Second versant de cette dépendance, 58% des parents déclarent qu’ils ne sont pas consultés par l’Ecole comme ils le voudraient et la moitié qu’ils ne sont carrément pas assez écoutés par les enseignants. Un pourcentage équivalent s’estime mal préparé à devenir parent d’élève. « Chacun, parents et école, joue son rôle dans son coin et ça dessert les enfants », déclare Caroline Saliou, la présidente de l’APEL. « Pour l’enfant, il faut que le lien famille – école fonctionne mieux ».

A la veille d’un congrès où elle va demander sa réélection, Caroline Saliou est venue avec des propositions pour « accompagner le métier de parent d’élève« . Elle souhaite que soit formalisée par « un contrat éducatif de confiance » les engagements de l’élève, des ses parents et de ses enseignants. En même temps, elle affirme que « dans l’enseignement catholique, les parents sont écoutés. Notre voix est réellement prise en compte. Nous participons réellement à la vie des établissements ». Il est vrai que le nouveau statut de l’enseignement catholique prend en compte les parents, ce qui n’était pas le cas du précédent. Mais les parents de l’enseignement privé ne semblent pas partager la même opinion : selon le sondage de l’APEL, ils sont un peu plus nombreux à ne pas se sentir écoutés par les enseignants…

Autre proposition de l’APEL, « développer les environnements numériques de travail« . C Saliou en attend un meilleur accompagnement des élèves, particulièrement ceux en difficulté, et un dialogue plus facile entre l’Ecole et les parents. Les ENT sont développés de façon très variable selon les régions dans le privé. Dans le public, ils n’ont généralement pas réussi à créer de véritables réseaux sociaux associant enseignants et parents.

Est-ce pour renforcer la dimension numérique de ces propositions ? Marc Prensky, l’auteur américain de la formule « digitale natives », est l’invité de l’APEL dans cette présentation et lors du congrès national. C’est une autre dimension de l’enquête qu’il souligne. Interrogés sur ce qui est important pour que leur enfant réussisse sa vie, les parents mettent en premier « l’apprentissage de la vie en société » et en dernier « la créativité » et la « capacité à travailler en collaboration ». Pour Marc Prensky, les parents ont tout faux. Ce sont précisément ces deux dernières qualités qui peuvent faire réussir un enfant. Le congrès de l’Apel sera animé…

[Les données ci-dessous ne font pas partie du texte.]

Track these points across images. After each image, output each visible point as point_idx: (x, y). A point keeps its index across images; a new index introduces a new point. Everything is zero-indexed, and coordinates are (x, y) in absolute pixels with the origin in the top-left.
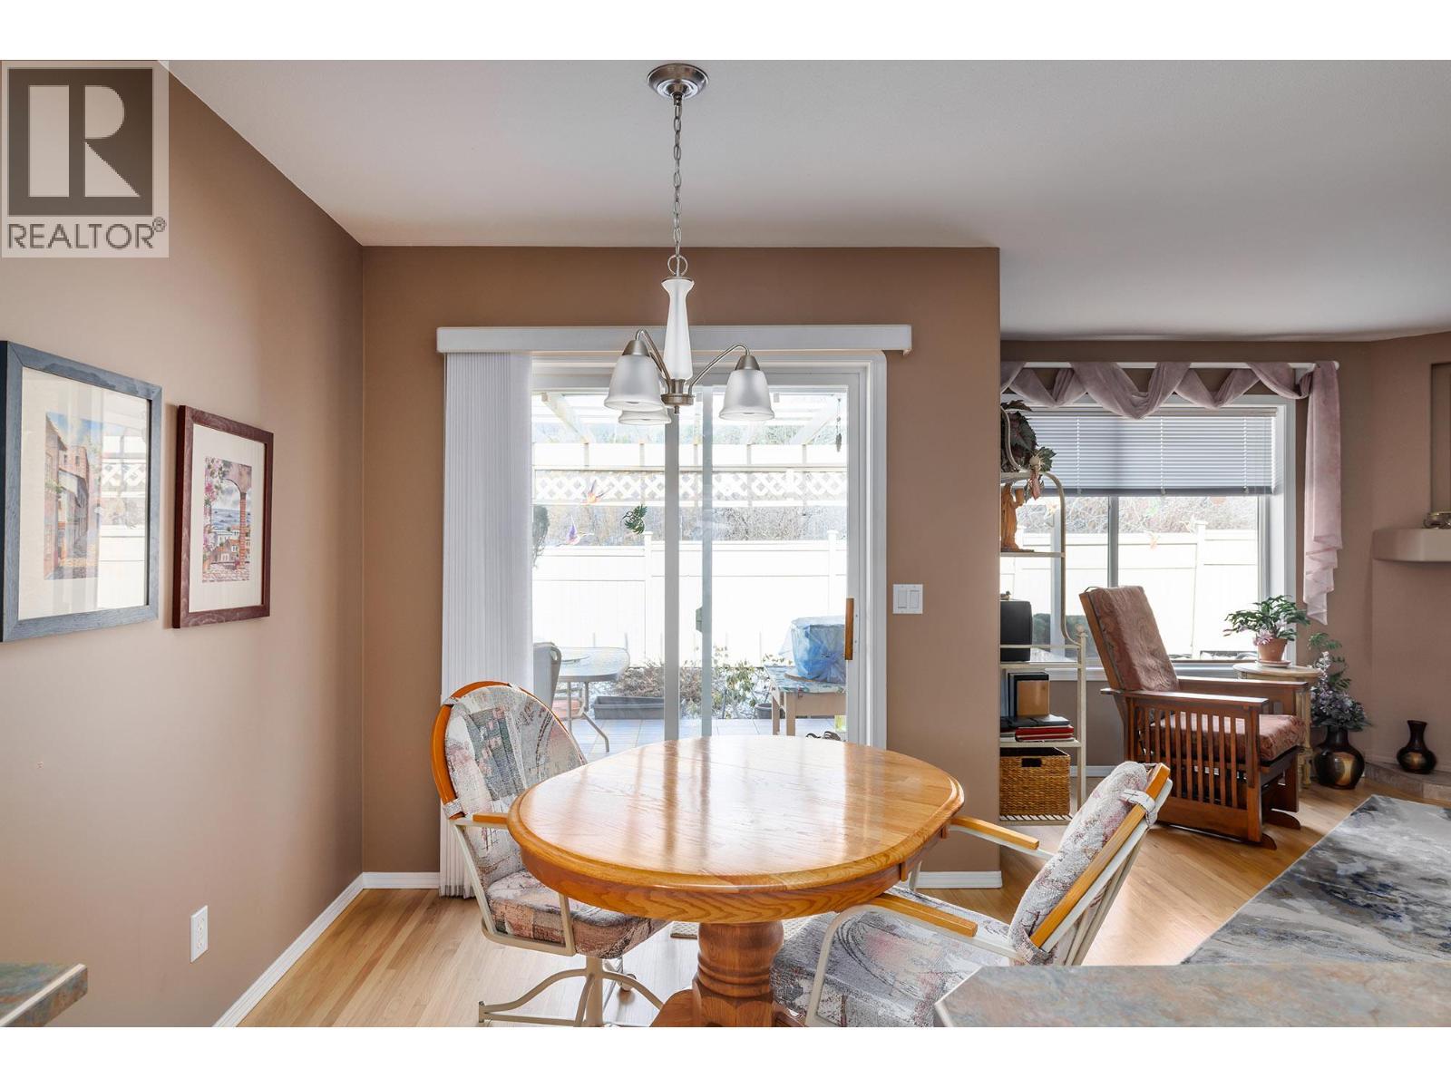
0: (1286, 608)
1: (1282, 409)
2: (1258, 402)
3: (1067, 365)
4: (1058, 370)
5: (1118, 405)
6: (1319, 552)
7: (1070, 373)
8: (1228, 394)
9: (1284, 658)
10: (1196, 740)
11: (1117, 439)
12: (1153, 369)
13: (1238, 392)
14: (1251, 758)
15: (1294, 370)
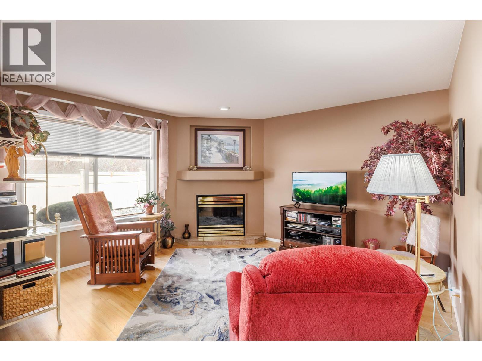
0: (153, 196)
1: (153, 133)
2: (145, 129)
3: (73, 103)
4: (68, 104)
5: (95, 122)
6: (163, 177)
7: (74, 107)
8: (136, 125)
9: (153, 211)
10: (118, 250)
11: (96, 137)
12: (109, 112)
13: (139, 125)
14: (137, 253)
15: (156, 121)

A sa façon, le sondage publié par l’APEL éclaire d’autres enquêtes qui établissent les relations difficiles entre l’Ecole et les parents. En 2013, deux enquêtes réalisées par Georges Fotinos ont mis en évidence des tensions qui pourraient s’expliquer par les attentes des parents. La première enquête a touché 3 300 directeurs d’école grâce au relais des trois syndicats du primaire. 1 885 personnels de direction ont participé à la seconde par l’intermédiaire du Snpden, syndicat ultra majoritaire des chefs d’établissement. Les deux enquêtes révèlent une violence symbolique, ou pas, importante entre les responsables des établissements scolaires et les parents d’élèves. Ainsi 32% des personnels de direction et 23% des directeurs d’école ont été insultés en 2013 par des parents. 46% des chefs d’établissement et 40% des directeurs se disent harcelés par des parents, respectivement 36% et 27% ont reçu des menaces. Au total 73% des personnels de direction et 56% des directeurs ont eu des différents avec des parents. Mais la violence, symbolique, est aussi dans l’autre sens : 65% des chefs d’établissement du secondaire et 40% des directeurs d’école nient toute représentativité aux élus des parents d’élèves. L’APEL a sans doute raison d’essayer de construire la confiance. Le public pourrait y réfléchir.